7 thoughts on “Exploring A Dark Room

  1. I agree that exploration should not be conflated with the rote action of finding and picking up trinkets, replete with a ka-ching. For the most part, I can only think of them as unnecessary padding (that is a little condescending and manipulative), and cannot even bring myself to play games adhering to this kind of open-world model.

    But I played a game last year that did exactly this, only so effectively disguised that I didn’t realize I was playing the collectible shell game until after I had moved on from it. It was a pleasure finding every single one of them, and I felt the impact of the narrative would have been significantly poorer if I hadn’t bothered.

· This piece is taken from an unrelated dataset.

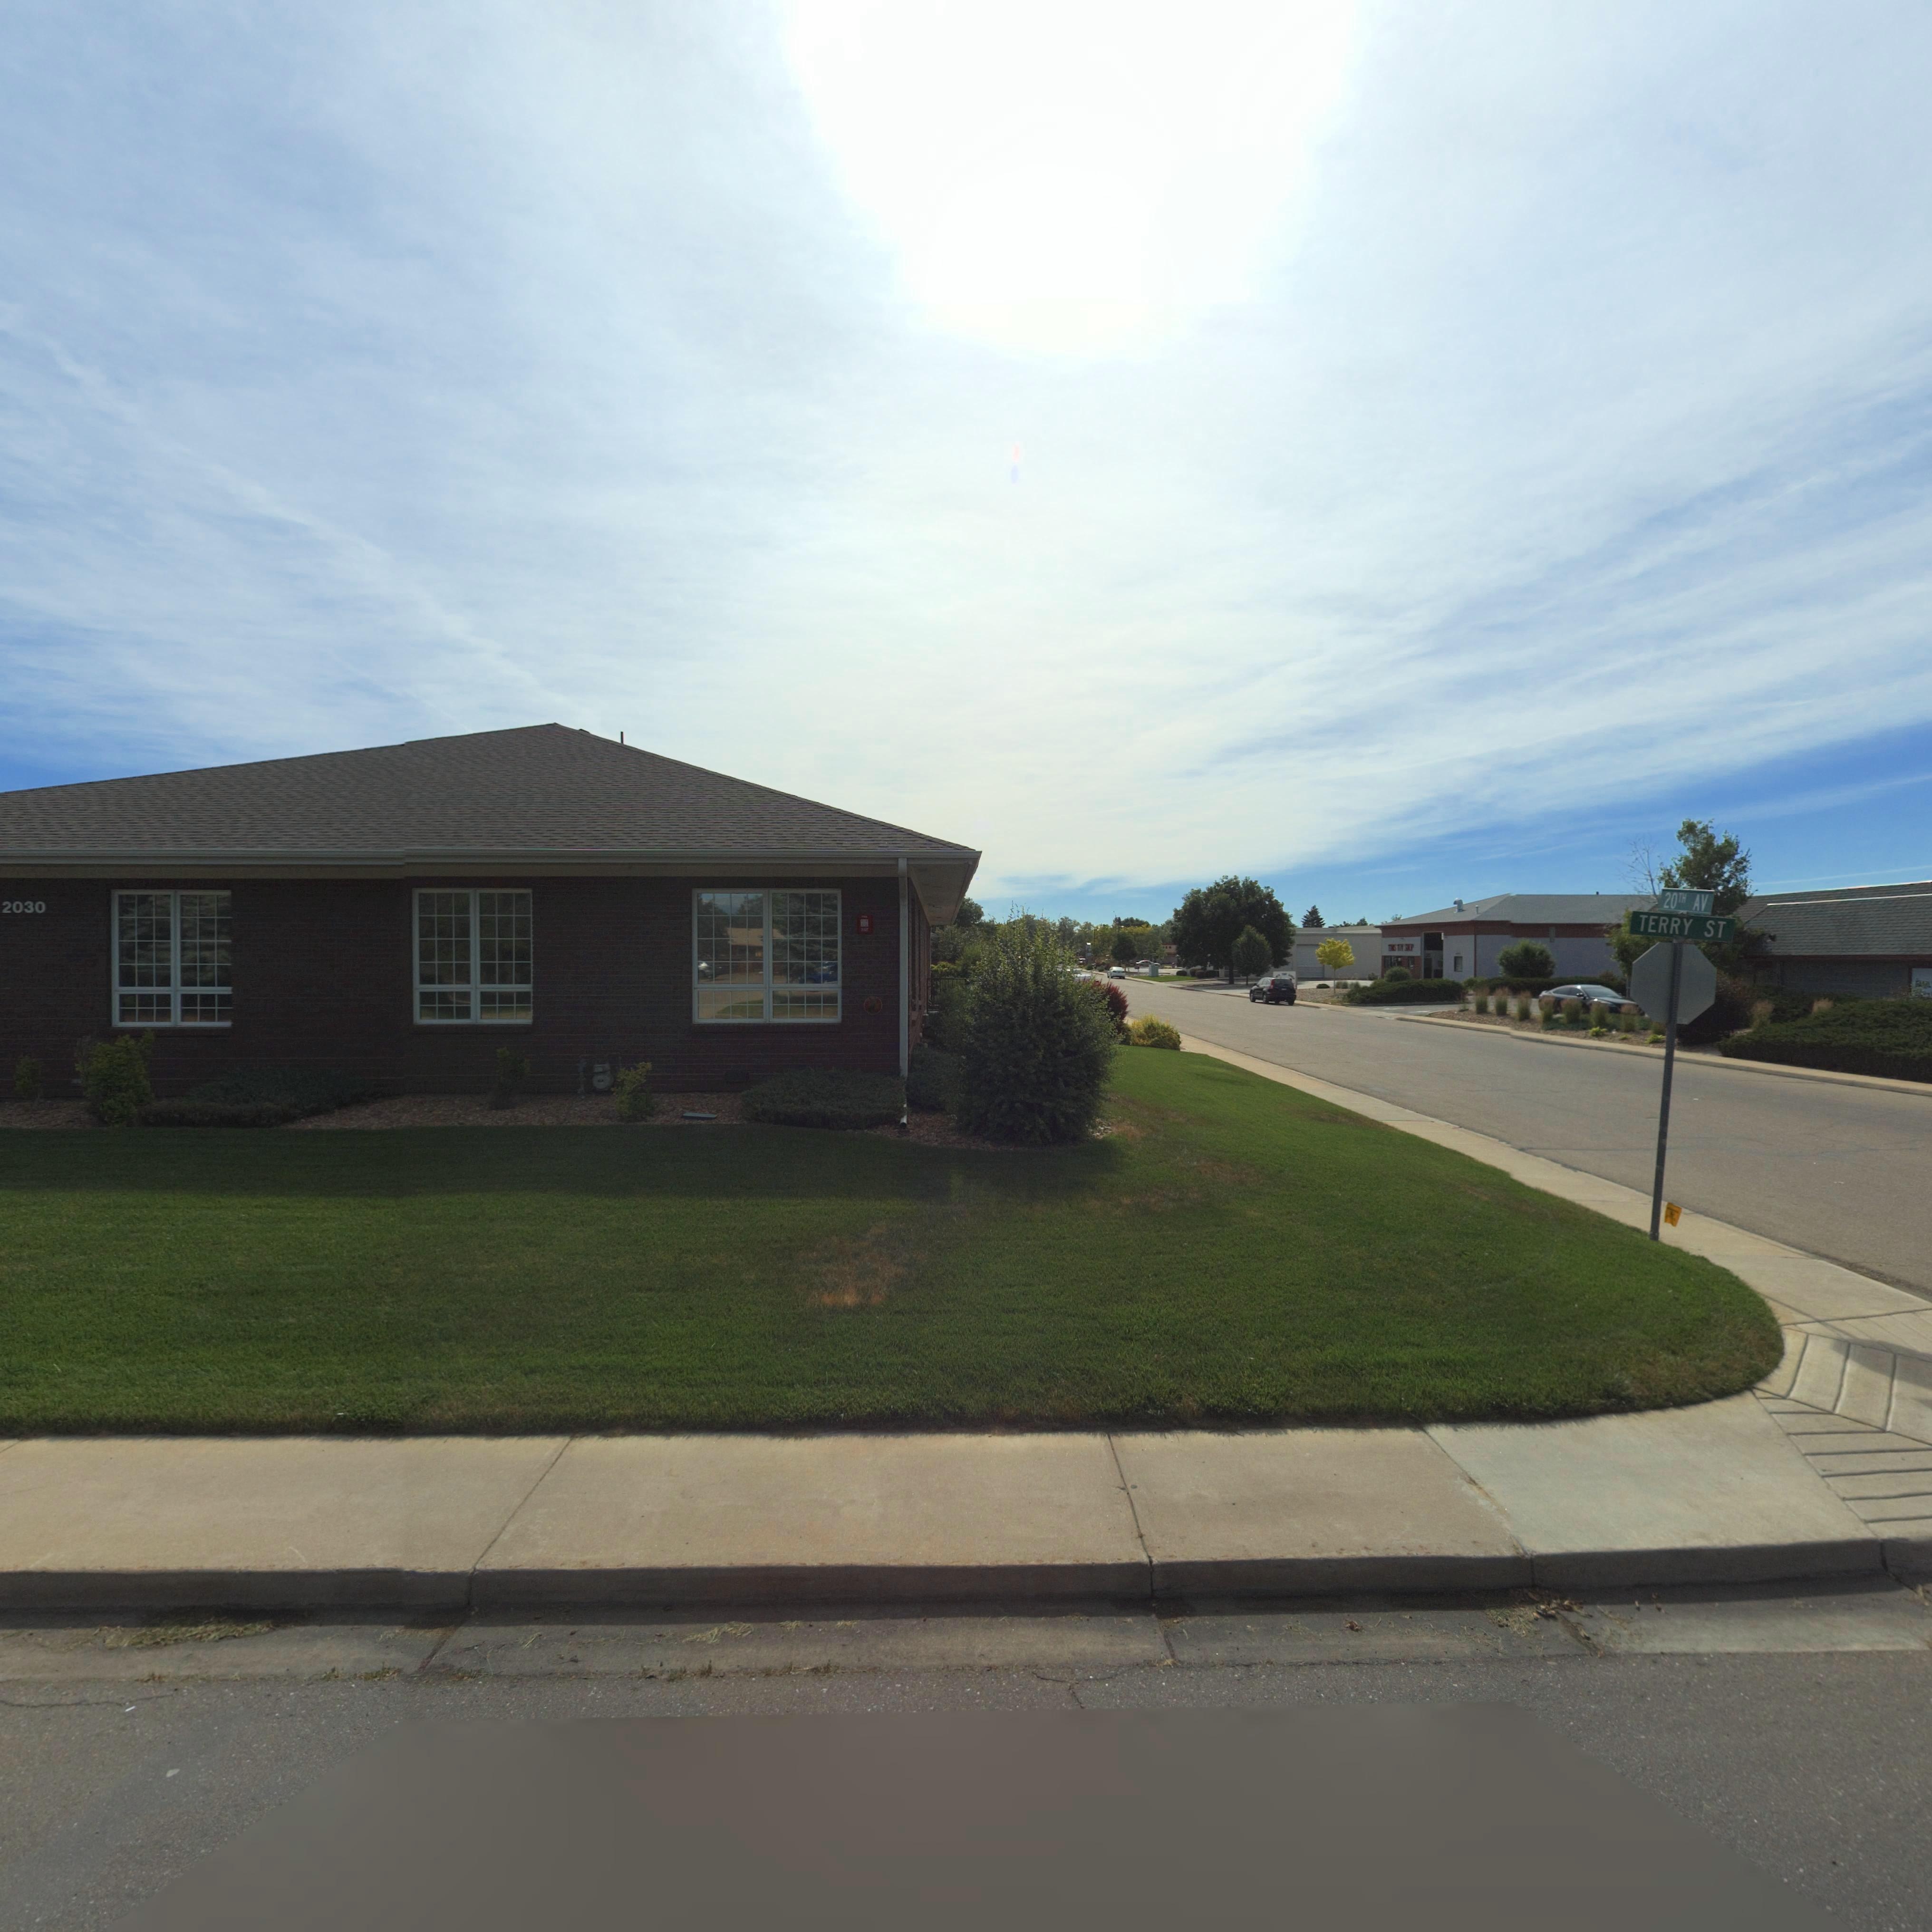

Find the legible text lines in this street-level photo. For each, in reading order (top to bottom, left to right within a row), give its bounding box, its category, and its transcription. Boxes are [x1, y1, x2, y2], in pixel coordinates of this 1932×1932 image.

[0, 900, 47, 914] StreetNumber: 2030
[1662, 891, 1710, 912] StreetName: 20TH AV
[1638, 914, 1727, 939] StreetName: TERRY ST
[1387, 943, 1414, 951] BusinessName: T***S **** S*O*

    I’m talking about Dishonored’s bone charms. The whalebone rune charms were almost always hidden along the critical path and choke points, probably because they were critical to the player’s progression. Finding these was mostly boring.

    The bone charms, though, are a curious nugget of design. The benefits they provide individually are practically worthless, so they’re close to the little animus fragments in the Assassin’s Creed series in that sense. But they served a number of other functions:

    1. They highlighted alternate paths, reinforcing the idea that the player almost always has navigational options. Bone charms were rarely at dead-ends that the player had to backtrack all the way from.

    2. They tricked the kind of player who seeks out collectibles only for the little rush of watching a counter tick up into exploring and experiencing more of Dunwall. It was a bait and switch we could use more of.

    3. You could always see the glowing charm with the Heart, but navigating to it was a puzzle–they were behind locked doors, or in secret rooms, at the bottom of shafts, or surrounded by rat swarms. Finding your way to them was satisfying in itself.

    4. The little boost they gave your abilities was randomized.

    5. They were always contextualized. The locations they were in were little stories–you could often find the corpse of the owner driven mad by them, or a note about quarantining the artifact penned by an overseer. Most of these were on the nose, but a couple of situations involving them were delightfully vague. Some were just washed up to shore by the river.

    I thought the bone charms (plus the heart) was a good example of using collectibles to promote exploration, as opposed to being the purpose of it. Of course, I use exploration in the narrow sense of visiting or “conquering” level geometry–I just think Dishonored shows there’s plenty of scope for creativity here.